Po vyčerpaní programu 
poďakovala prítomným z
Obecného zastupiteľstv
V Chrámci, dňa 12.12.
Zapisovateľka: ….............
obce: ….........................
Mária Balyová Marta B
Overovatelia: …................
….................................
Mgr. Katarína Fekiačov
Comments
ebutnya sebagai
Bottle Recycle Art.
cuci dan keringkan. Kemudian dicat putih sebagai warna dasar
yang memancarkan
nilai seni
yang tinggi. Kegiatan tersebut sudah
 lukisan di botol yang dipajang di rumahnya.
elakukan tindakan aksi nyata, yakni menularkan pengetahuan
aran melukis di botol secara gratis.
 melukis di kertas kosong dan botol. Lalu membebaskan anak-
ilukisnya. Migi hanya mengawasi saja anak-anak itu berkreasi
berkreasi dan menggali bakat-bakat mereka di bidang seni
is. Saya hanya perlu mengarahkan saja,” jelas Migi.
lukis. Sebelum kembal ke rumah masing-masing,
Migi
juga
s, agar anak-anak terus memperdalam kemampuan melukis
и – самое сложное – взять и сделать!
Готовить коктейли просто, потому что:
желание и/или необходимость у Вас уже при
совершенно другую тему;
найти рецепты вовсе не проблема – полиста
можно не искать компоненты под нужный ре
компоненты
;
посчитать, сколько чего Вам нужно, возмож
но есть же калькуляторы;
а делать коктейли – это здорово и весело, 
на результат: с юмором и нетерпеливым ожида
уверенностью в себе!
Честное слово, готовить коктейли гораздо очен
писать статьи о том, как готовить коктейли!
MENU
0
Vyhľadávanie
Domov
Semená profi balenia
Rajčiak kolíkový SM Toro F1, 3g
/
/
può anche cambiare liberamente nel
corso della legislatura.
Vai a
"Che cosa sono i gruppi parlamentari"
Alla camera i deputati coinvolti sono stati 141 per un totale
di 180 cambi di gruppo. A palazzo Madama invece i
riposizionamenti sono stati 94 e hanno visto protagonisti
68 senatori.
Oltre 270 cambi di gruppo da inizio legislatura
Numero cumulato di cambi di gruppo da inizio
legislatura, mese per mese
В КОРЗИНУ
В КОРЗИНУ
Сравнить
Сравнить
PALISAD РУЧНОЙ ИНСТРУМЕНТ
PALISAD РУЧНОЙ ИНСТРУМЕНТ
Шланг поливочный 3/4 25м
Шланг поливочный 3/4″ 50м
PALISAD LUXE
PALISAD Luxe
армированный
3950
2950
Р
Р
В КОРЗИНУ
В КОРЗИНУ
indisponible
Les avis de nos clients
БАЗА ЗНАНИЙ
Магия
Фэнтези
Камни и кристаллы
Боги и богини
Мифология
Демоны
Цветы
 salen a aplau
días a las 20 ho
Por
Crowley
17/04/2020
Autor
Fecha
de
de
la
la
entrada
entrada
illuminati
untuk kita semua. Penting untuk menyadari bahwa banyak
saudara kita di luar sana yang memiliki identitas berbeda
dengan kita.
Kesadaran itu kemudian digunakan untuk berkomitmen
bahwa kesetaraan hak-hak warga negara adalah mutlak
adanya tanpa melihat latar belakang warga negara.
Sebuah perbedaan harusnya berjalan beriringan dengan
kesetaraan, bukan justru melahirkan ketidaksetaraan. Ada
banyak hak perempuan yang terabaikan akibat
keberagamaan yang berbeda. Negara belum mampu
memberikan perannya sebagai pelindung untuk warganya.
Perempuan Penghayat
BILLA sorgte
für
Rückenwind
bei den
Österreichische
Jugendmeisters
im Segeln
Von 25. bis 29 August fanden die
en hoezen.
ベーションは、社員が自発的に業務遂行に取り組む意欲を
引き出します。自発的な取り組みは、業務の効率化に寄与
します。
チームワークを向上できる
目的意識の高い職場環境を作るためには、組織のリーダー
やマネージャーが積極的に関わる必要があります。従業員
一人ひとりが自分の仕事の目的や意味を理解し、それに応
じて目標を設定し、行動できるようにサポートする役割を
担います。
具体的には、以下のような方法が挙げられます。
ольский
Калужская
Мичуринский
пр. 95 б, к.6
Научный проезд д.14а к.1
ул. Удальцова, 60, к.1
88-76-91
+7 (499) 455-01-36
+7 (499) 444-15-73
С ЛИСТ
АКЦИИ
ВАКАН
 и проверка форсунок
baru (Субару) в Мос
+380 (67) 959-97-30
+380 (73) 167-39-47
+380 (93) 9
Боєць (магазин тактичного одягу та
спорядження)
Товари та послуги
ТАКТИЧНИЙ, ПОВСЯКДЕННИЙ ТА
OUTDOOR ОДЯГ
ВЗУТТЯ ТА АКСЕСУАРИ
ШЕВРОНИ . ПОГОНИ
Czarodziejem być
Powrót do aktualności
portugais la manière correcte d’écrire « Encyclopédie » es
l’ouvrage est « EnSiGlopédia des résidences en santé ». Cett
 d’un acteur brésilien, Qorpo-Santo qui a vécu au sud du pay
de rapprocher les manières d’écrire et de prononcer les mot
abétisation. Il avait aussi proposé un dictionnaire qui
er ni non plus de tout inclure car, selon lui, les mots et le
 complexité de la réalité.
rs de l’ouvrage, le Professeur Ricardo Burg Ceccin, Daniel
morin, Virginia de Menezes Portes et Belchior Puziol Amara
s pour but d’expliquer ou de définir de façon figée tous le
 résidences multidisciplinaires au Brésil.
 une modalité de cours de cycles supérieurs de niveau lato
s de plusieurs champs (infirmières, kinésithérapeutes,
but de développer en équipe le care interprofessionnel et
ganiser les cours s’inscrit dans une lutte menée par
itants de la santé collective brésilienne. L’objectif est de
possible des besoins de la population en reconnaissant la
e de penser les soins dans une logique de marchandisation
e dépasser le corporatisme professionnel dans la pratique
———
▶ _Description of the task_:
In your answer, include only the lines above starting at the line that holds "Österreichische" and ending at the line that holds "baru (Субару) в Мос", copied exactly.

▶ _Solved exercise_:
Österreichische
Jugendmeisters
im Segeln
Von 25. bis 29 August fanden die
en hoezen.
ベーションは、社員が自発的に業務遂行に取り組む意欲を
引き出します。自発的な取り組みは、業務の効率化に寄与
します。
チームワークを向上できる
目的意識の高い職場環境を作るためには、組織のリーダー
やマネージャーが積極的に関わる必要があります。従業員
一人ひとりが自分の仕事の目的や意味を理解し、それに応
じて目標を設定し、行動できるようにサポートする役割を
担います。
具体的には、以下のような方法が挙げられます。
ольский
Калужская
Мичуринский
пр. 95 б, к.6
Научный проезд д.14а к.1
ул. Удальцова, 60, к.1
88-76-91
+7 (499) 455-01-36
+7 (499) 444-15-73
С ЛИСТ
АКЦИИ
ВАКАН
 и проверка форсунок
baru (Субару) в Мос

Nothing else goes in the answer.